Madame la Directrice,

Depuis des mois, l'École Normale Supérieure est traversée par un vent de contestation. Vous n'en connaissez que trop bien les raisons. Maintenus dans la précarité par des CDD à répétition, les travailleur-euse-s contractuel-le-s de la restauration et du ménage se sont engagé-e-s dans la lutte, puis dans une grève reconductible. En outre, les travailleur-euse-s de la cantine dénoncent les agissements odieux de leur chef (insultes, violences, harcèlement).

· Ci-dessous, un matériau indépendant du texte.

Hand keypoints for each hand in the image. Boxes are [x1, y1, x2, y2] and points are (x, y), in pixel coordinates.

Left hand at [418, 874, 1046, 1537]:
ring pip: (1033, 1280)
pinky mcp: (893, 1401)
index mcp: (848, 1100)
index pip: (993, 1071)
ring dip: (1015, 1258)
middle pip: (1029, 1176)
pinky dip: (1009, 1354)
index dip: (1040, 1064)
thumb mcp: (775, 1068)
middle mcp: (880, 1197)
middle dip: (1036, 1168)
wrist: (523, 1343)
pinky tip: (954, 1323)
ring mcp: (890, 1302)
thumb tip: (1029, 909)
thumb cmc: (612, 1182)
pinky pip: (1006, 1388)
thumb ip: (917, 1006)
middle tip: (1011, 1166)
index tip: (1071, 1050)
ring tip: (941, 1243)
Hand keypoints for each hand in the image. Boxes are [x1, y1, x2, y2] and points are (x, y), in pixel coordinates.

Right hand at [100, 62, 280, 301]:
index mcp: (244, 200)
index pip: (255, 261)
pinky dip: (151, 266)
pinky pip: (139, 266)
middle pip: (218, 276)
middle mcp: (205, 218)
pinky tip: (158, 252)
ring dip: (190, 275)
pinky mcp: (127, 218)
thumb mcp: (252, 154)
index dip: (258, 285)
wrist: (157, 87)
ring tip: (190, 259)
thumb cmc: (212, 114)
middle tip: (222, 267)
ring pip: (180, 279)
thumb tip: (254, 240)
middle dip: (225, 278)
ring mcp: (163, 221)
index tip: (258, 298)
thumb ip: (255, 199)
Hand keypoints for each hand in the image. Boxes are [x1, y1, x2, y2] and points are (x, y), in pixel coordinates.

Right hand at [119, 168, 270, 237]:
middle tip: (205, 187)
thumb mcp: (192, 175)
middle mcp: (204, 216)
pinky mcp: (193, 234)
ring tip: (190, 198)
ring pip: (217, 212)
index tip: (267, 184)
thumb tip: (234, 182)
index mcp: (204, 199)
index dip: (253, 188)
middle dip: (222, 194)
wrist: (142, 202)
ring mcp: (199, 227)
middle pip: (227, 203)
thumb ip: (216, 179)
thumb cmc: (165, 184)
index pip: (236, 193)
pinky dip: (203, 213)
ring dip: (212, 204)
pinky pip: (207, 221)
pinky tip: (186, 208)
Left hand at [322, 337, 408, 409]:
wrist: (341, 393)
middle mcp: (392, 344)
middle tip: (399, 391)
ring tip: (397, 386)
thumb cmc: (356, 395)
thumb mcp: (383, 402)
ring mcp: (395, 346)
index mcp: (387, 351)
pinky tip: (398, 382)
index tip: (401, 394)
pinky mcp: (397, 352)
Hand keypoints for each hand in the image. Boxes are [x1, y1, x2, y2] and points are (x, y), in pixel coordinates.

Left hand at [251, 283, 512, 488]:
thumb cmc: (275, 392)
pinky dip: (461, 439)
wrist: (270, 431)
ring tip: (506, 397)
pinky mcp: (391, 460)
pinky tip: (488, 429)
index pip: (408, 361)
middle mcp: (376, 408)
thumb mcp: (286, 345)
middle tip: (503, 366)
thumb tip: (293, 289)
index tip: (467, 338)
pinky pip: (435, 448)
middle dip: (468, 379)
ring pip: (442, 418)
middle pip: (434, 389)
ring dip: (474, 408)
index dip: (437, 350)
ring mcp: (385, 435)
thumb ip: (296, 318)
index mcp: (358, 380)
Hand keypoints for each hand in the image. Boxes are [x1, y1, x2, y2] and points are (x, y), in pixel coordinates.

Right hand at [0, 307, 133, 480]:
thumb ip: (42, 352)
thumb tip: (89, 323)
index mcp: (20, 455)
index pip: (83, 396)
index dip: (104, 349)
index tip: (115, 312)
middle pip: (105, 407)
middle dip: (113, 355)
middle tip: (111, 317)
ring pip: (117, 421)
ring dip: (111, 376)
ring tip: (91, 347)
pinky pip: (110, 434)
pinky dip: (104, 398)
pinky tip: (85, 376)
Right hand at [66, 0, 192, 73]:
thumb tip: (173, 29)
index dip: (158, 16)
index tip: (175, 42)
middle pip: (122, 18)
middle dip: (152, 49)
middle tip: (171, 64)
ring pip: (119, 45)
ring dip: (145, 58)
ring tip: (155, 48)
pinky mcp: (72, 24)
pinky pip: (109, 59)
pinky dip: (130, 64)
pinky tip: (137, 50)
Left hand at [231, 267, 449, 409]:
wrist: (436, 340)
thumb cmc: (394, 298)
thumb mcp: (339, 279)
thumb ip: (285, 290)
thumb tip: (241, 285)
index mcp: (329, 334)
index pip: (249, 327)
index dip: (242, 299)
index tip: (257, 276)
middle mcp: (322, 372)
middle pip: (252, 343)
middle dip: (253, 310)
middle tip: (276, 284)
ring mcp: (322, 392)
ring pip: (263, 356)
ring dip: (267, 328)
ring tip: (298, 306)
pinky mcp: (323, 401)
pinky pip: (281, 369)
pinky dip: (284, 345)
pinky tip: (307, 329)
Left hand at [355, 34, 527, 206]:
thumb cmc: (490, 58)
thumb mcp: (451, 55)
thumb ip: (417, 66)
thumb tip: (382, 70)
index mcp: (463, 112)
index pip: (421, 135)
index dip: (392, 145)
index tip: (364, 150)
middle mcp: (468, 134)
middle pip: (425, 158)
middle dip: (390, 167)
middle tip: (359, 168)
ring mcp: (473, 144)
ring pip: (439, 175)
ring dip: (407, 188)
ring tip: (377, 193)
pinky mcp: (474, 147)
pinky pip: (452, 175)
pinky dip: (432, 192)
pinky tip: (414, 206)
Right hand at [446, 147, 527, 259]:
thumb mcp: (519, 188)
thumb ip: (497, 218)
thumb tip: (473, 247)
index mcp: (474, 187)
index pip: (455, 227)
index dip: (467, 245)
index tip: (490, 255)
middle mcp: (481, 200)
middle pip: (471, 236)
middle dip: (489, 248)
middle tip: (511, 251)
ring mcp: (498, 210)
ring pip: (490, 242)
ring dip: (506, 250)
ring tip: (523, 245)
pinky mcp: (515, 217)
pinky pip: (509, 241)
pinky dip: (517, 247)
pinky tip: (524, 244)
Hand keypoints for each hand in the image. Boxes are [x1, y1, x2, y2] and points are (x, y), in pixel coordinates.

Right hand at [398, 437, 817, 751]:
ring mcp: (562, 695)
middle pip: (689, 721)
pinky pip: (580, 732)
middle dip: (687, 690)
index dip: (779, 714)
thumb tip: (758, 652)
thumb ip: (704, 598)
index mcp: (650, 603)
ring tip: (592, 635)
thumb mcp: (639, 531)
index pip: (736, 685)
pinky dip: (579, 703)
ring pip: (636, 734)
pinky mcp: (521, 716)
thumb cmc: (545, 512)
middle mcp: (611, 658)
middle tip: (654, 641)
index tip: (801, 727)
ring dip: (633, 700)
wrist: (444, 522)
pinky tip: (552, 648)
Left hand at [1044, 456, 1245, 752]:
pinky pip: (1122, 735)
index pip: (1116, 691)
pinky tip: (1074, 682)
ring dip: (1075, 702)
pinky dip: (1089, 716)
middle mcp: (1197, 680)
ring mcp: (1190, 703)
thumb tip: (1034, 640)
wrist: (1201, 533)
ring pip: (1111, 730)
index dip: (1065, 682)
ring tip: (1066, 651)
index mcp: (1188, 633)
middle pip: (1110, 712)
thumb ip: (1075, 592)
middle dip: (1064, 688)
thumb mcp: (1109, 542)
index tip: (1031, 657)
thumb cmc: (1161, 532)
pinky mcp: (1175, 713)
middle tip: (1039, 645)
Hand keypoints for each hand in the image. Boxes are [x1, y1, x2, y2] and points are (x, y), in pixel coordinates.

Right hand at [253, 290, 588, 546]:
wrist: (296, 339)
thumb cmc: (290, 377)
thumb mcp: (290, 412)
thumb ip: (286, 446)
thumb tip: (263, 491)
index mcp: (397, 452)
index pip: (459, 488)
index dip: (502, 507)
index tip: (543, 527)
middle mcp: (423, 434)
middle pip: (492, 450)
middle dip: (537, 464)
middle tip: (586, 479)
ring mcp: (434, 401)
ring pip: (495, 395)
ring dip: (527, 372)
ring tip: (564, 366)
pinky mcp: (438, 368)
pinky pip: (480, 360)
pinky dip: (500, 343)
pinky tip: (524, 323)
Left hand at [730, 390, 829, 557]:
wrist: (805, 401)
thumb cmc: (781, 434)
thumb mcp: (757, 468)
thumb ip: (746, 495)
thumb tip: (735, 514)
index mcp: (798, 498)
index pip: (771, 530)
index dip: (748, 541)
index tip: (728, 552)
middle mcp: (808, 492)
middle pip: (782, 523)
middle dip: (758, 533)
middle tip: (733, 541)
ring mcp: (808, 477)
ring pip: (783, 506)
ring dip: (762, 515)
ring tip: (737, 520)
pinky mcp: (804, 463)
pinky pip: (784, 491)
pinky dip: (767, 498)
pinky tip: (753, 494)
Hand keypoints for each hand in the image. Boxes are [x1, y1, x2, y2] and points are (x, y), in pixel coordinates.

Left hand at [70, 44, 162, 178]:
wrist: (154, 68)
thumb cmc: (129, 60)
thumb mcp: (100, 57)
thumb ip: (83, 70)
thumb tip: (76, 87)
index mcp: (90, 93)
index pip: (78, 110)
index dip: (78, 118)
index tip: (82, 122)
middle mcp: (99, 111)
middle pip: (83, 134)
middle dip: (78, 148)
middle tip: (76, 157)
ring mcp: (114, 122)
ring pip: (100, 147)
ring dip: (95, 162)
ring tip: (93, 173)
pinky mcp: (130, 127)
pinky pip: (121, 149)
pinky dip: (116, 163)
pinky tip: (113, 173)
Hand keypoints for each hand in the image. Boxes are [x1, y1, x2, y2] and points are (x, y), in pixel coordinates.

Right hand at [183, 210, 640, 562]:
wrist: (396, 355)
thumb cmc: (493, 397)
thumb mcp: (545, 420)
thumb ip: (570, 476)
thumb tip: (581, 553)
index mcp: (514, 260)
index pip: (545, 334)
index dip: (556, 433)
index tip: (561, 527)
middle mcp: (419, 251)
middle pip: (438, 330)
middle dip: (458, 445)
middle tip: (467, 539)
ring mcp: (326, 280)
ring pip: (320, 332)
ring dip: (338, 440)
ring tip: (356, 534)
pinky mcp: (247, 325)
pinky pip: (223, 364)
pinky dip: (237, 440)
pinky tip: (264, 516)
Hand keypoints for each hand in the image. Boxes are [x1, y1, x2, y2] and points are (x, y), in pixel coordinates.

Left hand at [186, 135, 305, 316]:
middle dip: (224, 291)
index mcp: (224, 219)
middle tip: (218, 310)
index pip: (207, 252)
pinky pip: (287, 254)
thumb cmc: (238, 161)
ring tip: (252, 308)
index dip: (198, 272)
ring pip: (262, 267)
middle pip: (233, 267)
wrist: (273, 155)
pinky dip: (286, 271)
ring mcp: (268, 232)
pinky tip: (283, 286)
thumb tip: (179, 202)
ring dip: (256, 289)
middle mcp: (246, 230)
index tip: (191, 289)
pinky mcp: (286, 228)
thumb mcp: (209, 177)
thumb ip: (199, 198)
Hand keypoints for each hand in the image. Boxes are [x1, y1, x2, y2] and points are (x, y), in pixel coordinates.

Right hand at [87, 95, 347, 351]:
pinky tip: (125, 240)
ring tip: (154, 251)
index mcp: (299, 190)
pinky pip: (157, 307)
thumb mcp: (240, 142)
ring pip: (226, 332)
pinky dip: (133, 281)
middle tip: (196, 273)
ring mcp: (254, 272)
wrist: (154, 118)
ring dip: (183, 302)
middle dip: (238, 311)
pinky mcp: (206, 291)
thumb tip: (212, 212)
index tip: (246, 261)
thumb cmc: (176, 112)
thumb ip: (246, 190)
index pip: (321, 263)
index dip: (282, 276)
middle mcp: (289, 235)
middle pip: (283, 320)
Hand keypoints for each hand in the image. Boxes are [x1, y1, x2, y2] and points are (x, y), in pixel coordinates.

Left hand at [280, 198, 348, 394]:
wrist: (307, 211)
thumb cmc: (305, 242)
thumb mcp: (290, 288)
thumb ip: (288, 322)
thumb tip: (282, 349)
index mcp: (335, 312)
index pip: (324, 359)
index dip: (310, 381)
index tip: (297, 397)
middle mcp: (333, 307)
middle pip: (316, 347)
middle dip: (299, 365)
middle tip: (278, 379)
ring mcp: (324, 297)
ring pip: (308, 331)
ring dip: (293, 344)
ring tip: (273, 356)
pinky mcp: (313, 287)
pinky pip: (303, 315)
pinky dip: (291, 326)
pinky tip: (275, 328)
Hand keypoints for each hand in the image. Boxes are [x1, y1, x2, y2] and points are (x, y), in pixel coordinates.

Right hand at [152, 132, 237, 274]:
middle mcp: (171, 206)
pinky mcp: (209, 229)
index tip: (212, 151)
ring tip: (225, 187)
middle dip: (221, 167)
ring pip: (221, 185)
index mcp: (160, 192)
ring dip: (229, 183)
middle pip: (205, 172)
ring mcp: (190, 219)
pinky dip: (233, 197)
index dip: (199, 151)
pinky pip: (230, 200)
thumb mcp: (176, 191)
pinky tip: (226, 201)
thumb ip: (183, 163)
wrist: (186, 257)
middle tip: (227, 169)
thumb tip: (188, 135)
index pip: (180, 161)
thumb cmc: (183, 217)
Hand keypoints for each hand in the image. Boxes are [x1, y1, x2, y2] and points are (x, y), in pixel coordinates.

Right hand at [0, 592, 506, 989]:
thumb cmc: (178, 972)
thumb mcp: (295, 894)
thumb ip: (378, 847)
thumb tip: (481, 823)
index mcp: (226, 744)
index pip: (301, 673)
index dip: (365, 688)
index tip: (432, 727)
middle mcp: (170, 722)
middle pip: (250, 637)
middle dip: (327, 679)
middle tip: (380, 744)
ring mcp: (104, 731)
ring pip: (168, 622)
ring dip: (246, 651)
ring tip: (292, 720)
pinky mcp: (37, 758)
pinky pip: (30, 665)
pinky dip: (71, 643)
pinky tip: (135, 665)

Depuis maintenant trois mois qu'elle dure, la grève n'a suscité de votre part que mépris et louvoiements. Vous n'avez su nous proposer que des solutions qui n'auraient en rien permis de résorber la précarité, tout en vous déchargeant de vos responsabilités en nous imposant comme interlocuteur la direction générale des services sans lui donner de réels pouvoirs de négociation.

Cependant, le rapport de force construit par la grève a permis à l'Union générale des Fédérations de Fonctionnaires de la CGT (UGFF-CGT) de négocier avec Georges Tron, secrétaire d'État chargé de la Fonction Publique, un protocole de sortie de crise, établi sur la base de nos revendications. Ce protocole prévoit la titularisation des membres du personnel concernés (cuisine, ménage) via un relèvement du plafond d'emploi de l'ENS.

Vous avez dans un premier temps nié l'existence de ce protocole, avant de nous en proposer un autre, écrit par les services du Ministère de l'Enseignement supérieur et de la Recherche. Ce second protocole prévoyait la « titularisation » des travailleur-euse-s de la restauration en confiant la gestion du Pot au CROUS de Paris. Cette proposition est inacceptable. En effet :

- Les statuts du CROUS ne prévoient pas de postes de fonctionnaires en dehors des tâches administratives (voir* *décret du 5 avril 1987 n°87-155, titre II, article 21). Les membres du personnel concernés resteraient donc contractuel-le-s. En parlant de « titularisations » vous jouez sur les mots de façon bien malhonnête ;

- Les grévistes ont déjà exprimé leur refus de dépendre du CROUS, où les conditions de travail sont encore moins bonnes qu'à l'ENS ;

- Le protocole ne concerne pas les femmes de ménage, qui sont pourtant partie prenante du mouvement ;

- Nous sommes opposé-e-s à l'externalisation du service de restauration

Nous vous rappelons, en outre, que nous exigeons comme préalable à la reprise du travail le départ du chef de cuisine.

Pour ces raisons, nous continuons la grève et maintenons l'occupation des salons de la direction. Les négociations ne pourront reprendre que sur la base d'un protocole prévoyant la titularisation de tou-te-s les travailleur-euse-s du ménage et de la restauration.